Liberation Farm organized its annual fall Black vegan camping retreat in quiet rural South Kortright, New York. After years of developing New York City’s appetite for a more just and compassionate world through their curation of Black VegFest, a literal Black and vegan oasis in Brooklyn, Omowale Adewale and Nadia Muyeeb secured the largest Black and vegan space in the state of New York through community support.

On 340 acres of gorgeous meandering streams, clear lakes, living forestland, and wide-open flat plains, plus a mountain or two, Liberation Farm is a healing Black space that teaches liberation and rest. In the spirit of Harriet Tubman, Fannie Lou Hamer, and James Weeks, Liberation Farm has created a space for the weary and the dreamers. A Black space. A space where Black people can begin reconnecting, rejoicing, and reestablishing traditions and rituals, as well as decompressing from systemically and culturally oppressive institutions.

More than a vacation from microaggressions of white America, Liberation Farm is a grower of beets, tomatoes, okra, kale, red lettuce, spinach, zucchini, herbs, and other produce. The land stewards teach food and land sovereignty through their vegan farm workshops and various cultural gatherings. 

On October 6–8, 2023, Liberation Farm held Harriet Fannie Outdoor Camping, an event in partnership with Black VegFest and sponsored by the Mercy For Animals program The People’s Fund. Most campers were new to the outdoors, and the hosts accommodated those who required camping equipment, such as warmers, tents, mattresses, blankets, and sleeping bags. Guests camped in tents near the house or inside the barn, and four brave campers chose to set up tents a half mile from the house.
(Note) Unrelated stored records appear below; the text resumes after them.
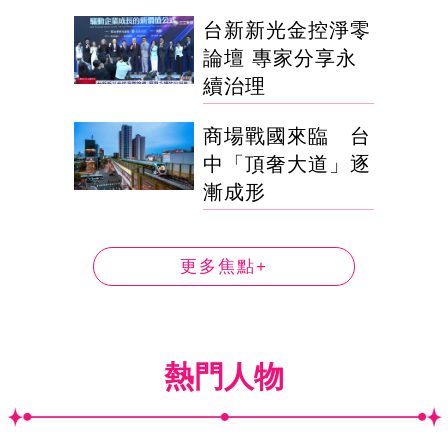
台新新光金控淨零
論壇 專家分享永
續治理
商場戰國來臨 台
中「頂奢大道」逐
漸成形
更多焦點+
熱門人物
The workshops, activities, and presentations were all designed to share lessons in liberation and on options for rest and healing. A group discussion helped guests understand the importance of Black liberation in the 21st century.

Omowale conducted a 60-minute presentation on cows and the dairy industry. Participants learned how cows are reduced to “livestock,” their bodies used and killed for milk, meat, and “value-added products”—jackets, belts, luggage, candy, additives, and lots more. On the property is a retired old dairy barn where cows slept, ate, gave birth, and were milked and mutilated so people could profit from their bodies and secretions. Liberation Farm plans to repurpose the dairy barn in 2024 to process fruits and vegetables as part of its regenerative farming program.

Nadia held an evening event, Paint & Sip, inside the barn where some campers slept. Guests designed ceramic flowerpots and used their experience and Nadia’s direction to craft beautiful cultural or abstract pieces. Campers listened to music, orchestrated choruses to their chosen songs, and danced to rhythm and blues for a couple of hours. Led by Haitian mom and artist Waline, campers painted their names and markings on the barn. 

The esteemed yogi Lena Di, an educator and nurturer in the vegan community, led a powerful journal-writing workshop by the firepit before movie night. She held her yoga class in the main house where everyone sprawled out in the office, dining room, and living room so everyone could stretch. On Sunday morning, Lena Di sent campers home with a memorable meditation by the lake.